_WORK TO BE COMPLETED:_ Could you copy the records below exactly, leaving out any pictures they include?

________________________

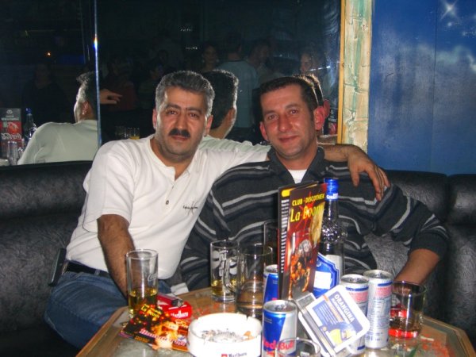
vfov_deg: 31.5
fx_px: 633
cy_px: 178
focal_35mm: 46
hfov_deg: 41.2
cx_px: 238
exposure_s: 1/60
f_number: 3.1
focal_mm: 9.5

________________________

_EXPECTED ANSWER:_
vfov_deg: 31.5
fx_px: 633
cy_px: 178
focal_35mm: 46
hfov_deg: 41.2
cx_px: 238
exposure_s: 1/60
f_number: 3.1
focal_mm: 9.5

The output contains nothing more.